(WHAT YOU SHOULD DO):
Return each line of the listing below that contains the word "Правила". Case counts.

*** Begin section ***

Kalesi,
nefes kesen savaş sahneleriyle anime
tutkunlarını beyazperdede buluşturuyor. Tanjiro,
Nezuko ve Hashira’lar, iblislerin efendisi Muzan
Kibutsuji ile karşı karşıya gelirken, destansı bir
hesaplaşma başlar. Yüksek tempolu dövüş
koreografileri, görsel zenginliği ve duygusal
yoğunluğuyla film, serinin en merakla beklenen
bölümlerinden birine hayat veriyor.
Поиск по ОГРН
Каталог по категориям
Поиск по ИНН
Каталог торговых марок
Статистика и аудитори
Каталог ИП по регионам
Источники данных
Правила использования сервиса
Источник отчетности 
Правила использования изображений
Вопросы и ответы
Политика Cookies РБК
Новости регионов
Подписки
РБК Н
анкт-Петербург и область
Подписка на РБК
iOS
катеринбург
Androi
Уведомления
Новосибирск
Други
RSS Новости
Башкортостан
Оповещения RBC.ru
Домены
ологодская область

*** End section ***
*** Begin section ***

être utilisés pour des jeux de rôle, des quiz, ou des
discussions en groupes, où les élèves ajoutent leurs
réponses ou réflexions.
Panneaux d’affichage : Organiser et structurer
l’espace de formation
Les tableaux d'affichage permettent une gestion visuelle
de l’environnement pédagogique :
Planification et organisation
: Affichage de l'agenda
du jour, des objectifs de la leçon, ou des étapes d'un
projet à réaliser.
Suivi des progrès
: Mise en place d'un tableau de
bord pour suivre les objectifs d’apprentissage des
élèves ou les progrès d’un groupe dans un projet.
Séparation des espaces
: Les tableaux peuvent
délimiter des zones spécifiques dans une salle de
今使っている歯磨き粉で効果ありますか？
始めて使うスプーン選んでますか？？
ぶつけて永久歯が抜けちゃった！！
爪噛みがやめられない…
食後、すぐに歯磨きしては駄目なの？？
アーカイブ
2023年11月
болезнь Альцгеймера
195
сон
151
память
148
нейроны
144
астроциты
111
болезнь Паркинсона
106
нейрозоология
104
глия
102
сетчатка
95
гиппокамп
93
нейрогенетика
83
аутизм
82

*** End section ***

(SOLVED EXERCISE):
Правила использования сервиса
Правила использования изображений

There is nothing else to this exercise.